Più che di ciò che bisogna dire, Gesù si mostra preoccupato di ciò che bisogna essere. Ciò che sei, grida più forte di ciò che dici. È vero che la parola di Dio è efficace di per sé; non è la mia testimonianza a renderla credibile. Tuttavia la mia controtestimonianza ha il potere di renderla incredibile. Nel male ho sempre un potere maggiore che nel bene: non so creare un fiore: so però distruggerlo!

La povertà che Gesù “ordina” non è di tipo stoico. Viene dalla gioia di chi ha scoperto il tesoro (Mt 13,44), e conduce alla vittoria sul peccato del mondo – che consiste nella brama di avere, di potere e di apparire, strumenti mortali escogitati dalla paura della morte.

La sua povertà non è una privazione, ma un valore sommo, anzi la somma dei valori della sua vita. Infatti Dio, essendo amore, è povero. Il suo avere è il suo essere, e il suo essere è essere dell’altro, nel dono di sé del Padre al Figlio e del Figlio al Padre, nell’unico Spirito.

Anche per noi la povertà è la condizione per amare. Infatti finché hai cose, dai cose; quando hai nulla, dai te stesso. Solo allora ami veramente, e puoi condividere. Inoltre ciò che hai, ti divide dall’altro; ciò che dai, ti unisce, e ti fa solidale con lui. Finché non sei povero, ogni cosa che dai è solo esercizio di potere.
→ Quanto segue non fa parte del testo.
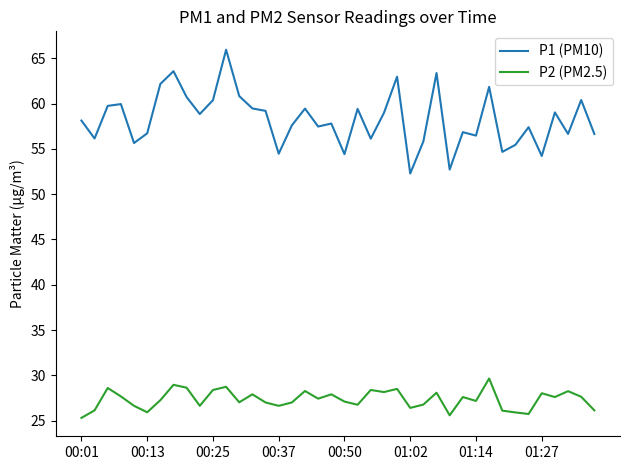

List the series in order of their peak value, highest first.

P1 (PM10), P2 (PM2.5)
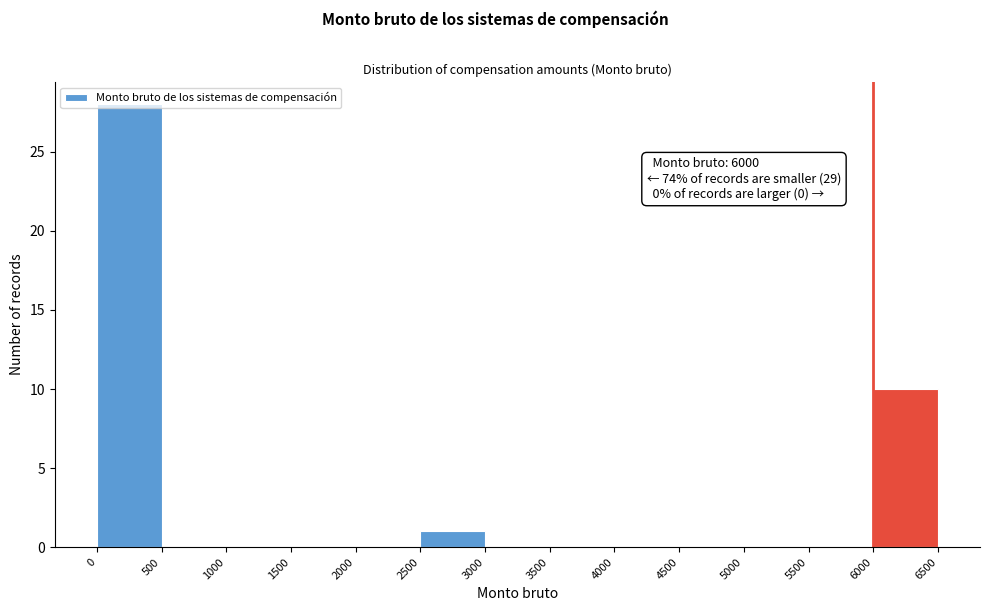

Over which range of the x-axis is the bar tallest?

0 to 500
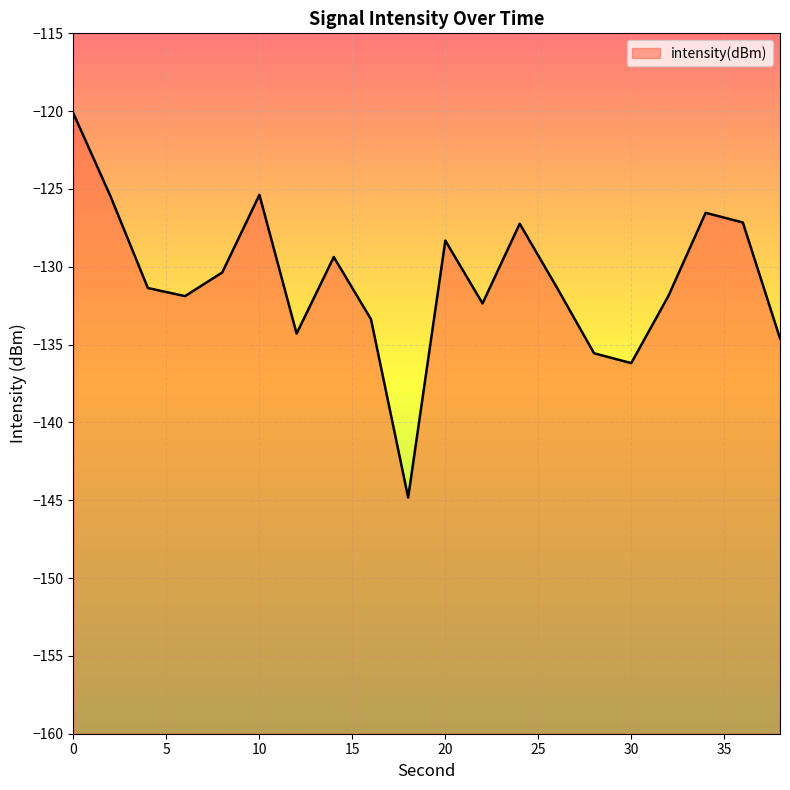

What is the value of the 11th point from the left?

-128.3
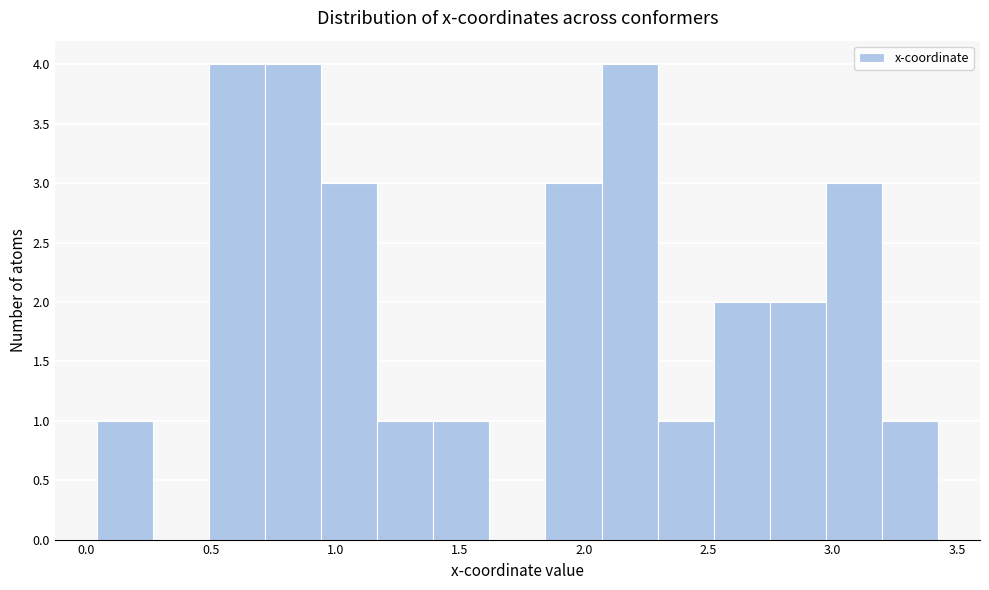

Reading left to right, list every bar in this chart as the range it spans on the x-axis followed by its height. Neither the bar edges nor the heights are printed on the chart, so give them approximately, as read against the axes.

0.05 to 0.25: 1
0.25 to 0.50: 0
0.50 to 0.70: 4
0.70 to 0.95: 4
0.95 to 1.15: 3
1.15 to 1.40: 1
1.40 to 1.60: 1
1.60 to 1.85: 0
1.85 to 2.05: 3
2.05 to 2.30: 4
2.30 to 2.50: 1
2.50 to 2.75: 2
2.75 to 2.95: 2
2.95 to 3.20: 3
3.20 to 3.40: 1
La povertà è poi verità: tu non sei ciò che hai, ma ciò che dai; e solo se hai nulla, dai te stesso e sei te stesso. È anche libertà dall’idolo che domina il mondo – il dio mammona che garantisce la soddisfazione di ogni altro desiderio. È inoltre Il volto concreto della fede, che ti fa porre tutta la fiducia in Dio come Padre tuo e Signore di tutto. È infine bisogno di accoglienza. Per essa l’apostolo fa l’esperienza di figlio, che è bisogno di accoglienza, dando all’altro l’opportunità di esercitare in prima persona la misericordia del Padre.

Già nell’AT povertà, piccolezza e impotenza sono i mezzi che Dio sceglie per vincere (cf Sam 2,1-10; Es 3,11; 4, 10; Gdc 7,2). Infatti ha scelto ciò che è stolto e debole per confondere i sapienti e i forti, ciò che è ignobile, disprezzato e nulla, per ridurre al nulla le cose che sono (1Cor 1,27 s). D’altra parte tutti noi conosciamo la grazia del Signore nostro Gesù Cristo, che da ricco che era si fece povero per noi, perché noi diventassimo ricchi per mezzo della sua povertà (2Cor 8,9).

Questa lezione l’avevano appresa bene Pietro e Giovanni, quando compirono il primo miracolo della Chiesa nascente. Fecero camminare lo storpio con le parole: “Non possiedo né argento né oro, ma quello che ho te lo do: nel nome di Gesù Cristo, il Nazareno, cammina” (At 3,6). Se avessero avuto argento e oro, avrebbero fatto un’opera buona, magari un istituto per storpi! Ma la fede può venire solo dall’annuncio fatto in debolezza, perché è libera risposta alla parola di Cristo.

Per vincere lo spaventoso Golia, David dovette liberarsi dell’armatura così bella che il re gli aveva offerto: “Non posso camminare con tutto questo” (1Sam 17,39). Per vincere, Gedeone dovette ridurre il suo potente esercito da 30.000 a 300: erano troppo numerosi perché Dio li facesse vincere (Gdc 7,1 ss)! L’efficacia divina dell’annuncio è inversamente proporzionale all’efficienza dei mezzi umani.

Dobbiamo essere fortemente persuasi che la salvezza viene dalla croce, svuotamento che rivela Dio. Guai se la nostra potenza o sapienza la vanifica (1Cor 1,17). Per questo Paolo si presenta in debolezza, con molto timore e trepidazione, riponendo tutta la sua sapienza in Cristo, e in Cristo crocifisso (1Cor 2,2 s). E dice: “Quando sono debole, è allora che sono forte” (2Cor 12,10) – forte della fiducia in Dio, la cui debolezza è più forte degli uomini.

Gesù invia i suoi in povertà, come il Padre ha inviato lui.

I discepoli, attraverso la missione, sono chiamati alla forma più alta di vita cristiana: sono pienamente associati al Figlio, che, conoscendo l’amore del Padre, è spinto verso tutti i fratelli.